Tren ancaman kejahatan yang muncul
di dunia maya atau "cyber crime" kini semakin canggih dan mengakibatkan
pengguna internet mengalami kerugian cukup besar setiap tahunnya.
Product Marketing Manager for Consumer & Small Business Symantec Wilayah Asia Selatan, Philip Routley, kepada wartawan di Surabaya, Selasa (22/10), mengungkapkan penjahat dunia maya saat ini menggunakan serangan lebih canggih, seperti "ransomware" dan "spear-phishing" yang memberikan uang lebih banyak dari serangan sebelumnya.
"Dengan sifat internet yang tanpa batas, ancaman kejahatan cyber tidak terbatas pada negara tertentu dan Indonesia juga tidak kebal terhadap serangan tersebut," katanya saat menyampaikan Laporan Norton 2013.

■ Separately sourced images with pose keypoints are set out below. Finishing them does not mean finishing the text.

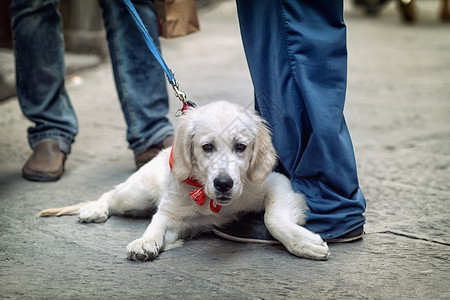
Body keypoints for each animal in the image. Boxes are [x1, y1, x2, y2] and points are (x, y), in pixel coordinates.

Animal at [37, 101, 328, 260]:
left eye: (241, 147)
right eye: (207, 147)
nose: (224, 184)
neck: (210, 198)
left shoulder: (277, 184)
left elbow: (273, 218)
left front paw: (303, 243)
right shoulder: (172, 210)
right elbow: (157, 221)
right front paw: (144, 241)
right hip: (137, 194)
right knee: (111, 194)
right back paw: (94, 208)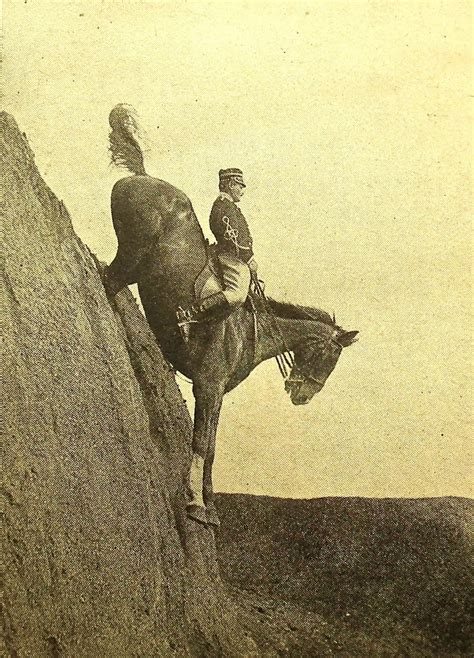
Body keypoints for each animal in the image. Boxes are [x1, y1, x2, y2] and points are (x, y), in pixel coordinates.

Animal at [103, 104, 356, 524]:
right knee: (108, 278)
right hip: (131, 253)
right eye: (331, 356)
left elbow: (212, 449)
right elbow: (201, 443)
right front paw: (194, 503)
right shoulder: (207, 384)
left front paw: (210, 506)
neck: (251, 329)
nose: (303, 396)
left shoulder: (217, 391)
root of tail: (142, 176)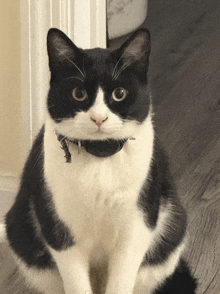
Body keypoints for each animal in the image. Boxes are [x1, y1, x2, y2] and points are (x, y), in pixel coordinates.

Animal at [3, 28, 196, 294]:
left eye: (119, 94)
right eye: (78, 93)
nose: (98, 118)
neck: (100, 158)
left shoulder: (137, 226)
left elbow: (122, 280)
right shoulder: (58, 228)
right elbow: (76, 283)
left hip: (169, 234)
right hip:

Dari laporan itu, terungkap bahwa jumlah orang dewasa pengguna internet yang mengalami kejahatan cyber mengalami penurunan dari 46 persen pada 2012, menjadi 41 persen pada 2013.
"Akan tetapi, angka kerugian yang dialami korban justru meningkat hampir 50 persen, dari rata-rata hanya 197 dolar AS pada 2012, menjadi 298 dolar AS. Ini menjadi bukti bahwa kejahatan di dunia maya sudah semakin canggih cara kerjanya," kata Philip.

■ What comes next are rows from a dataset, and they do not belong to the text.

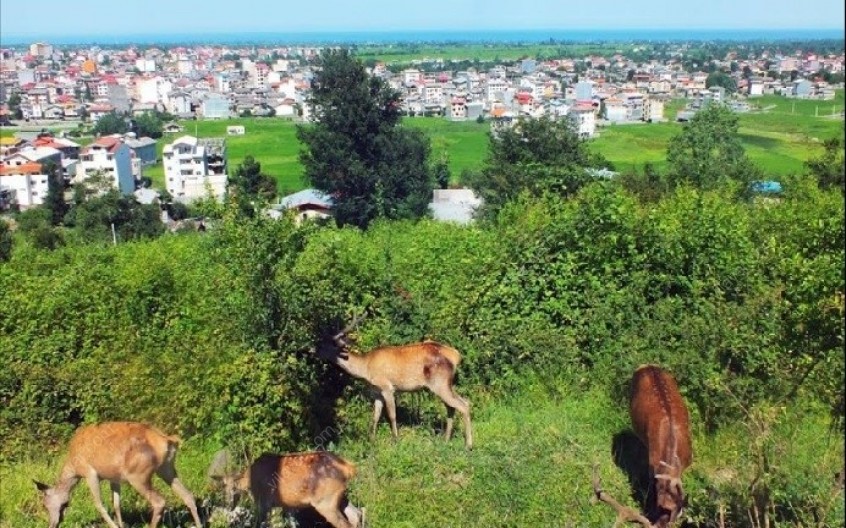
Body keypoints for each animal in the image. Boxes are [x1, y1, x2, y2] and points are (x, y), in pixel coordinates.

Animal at [33, 420, 204, 528]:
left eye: (45, 504)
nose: (52, 524)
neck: (73, 468)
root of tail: (169, 441)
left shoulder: (90, 473)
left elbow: (99, 504)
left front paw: (114, 525)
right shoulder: (114, 478)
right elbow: (116, 504)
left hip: (139, 475)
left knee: (159, 501)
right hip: (167, 469)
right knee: (188, 495)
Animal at [212, 450, 364, 528]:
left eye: (229, 488)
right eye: (223, 487)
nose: (228, 504)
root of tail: (349, 468)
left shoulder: (263, 503)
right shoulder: (287, 505)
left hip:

Secara global, angka kerugian akibat kejahatan cyber selama satu tahun mencapai 113 miliar dolar AS dengan jumlah korban mencapai 378 juta orang atau sekitar 12 orang menjadi korban setiap detiknya.
Saat ini, menurut Philip, masyarakat tidak bisa lagi bersikap acuh terhadap perlindungan informasi berharga yang dimilikinya, baik berupa identitas pribadi, kartu kredit maupun rincian data keuangan.
Meningkatnya jumlah masyarakat Indonesia yang terhubung ke internet dengan menggunakan perangkat bergerak (mobile), lanjut Philip, juga perlu didukung langkah-langkah proaktif untuk melindungi informasi dari risiko keamanan.
"Saat konsumen menjadi lebih 'mobile' saat terhubung ke internet, kemudahan ini sering kali diikuti dengan dampak terhadap biaya dan keamanan mereka. Penjahat cyber punya potensi mengakses berbagai informasi, termasuk yang lebih berharga," tambahnya.
Symantec's Consumer Sales Manager for Indonesia, Rita Nurtika, menambahkan kendati konsumen sudah melakukan perlindungan terhadap komputer, tetapi masih banyak di antara mereka yang tidak peduli dengan keamanan telepon pintar dan komputer tabletnya.
"Kondisi ini seperti memiliki sistem alarm untuk rumah, tapi meninggalkan mobil tidak terkunci dan jendela terbuka. Kecerobohan ini menempatkan konsumen serta identitas digitalnya dalam bahaya," katanya.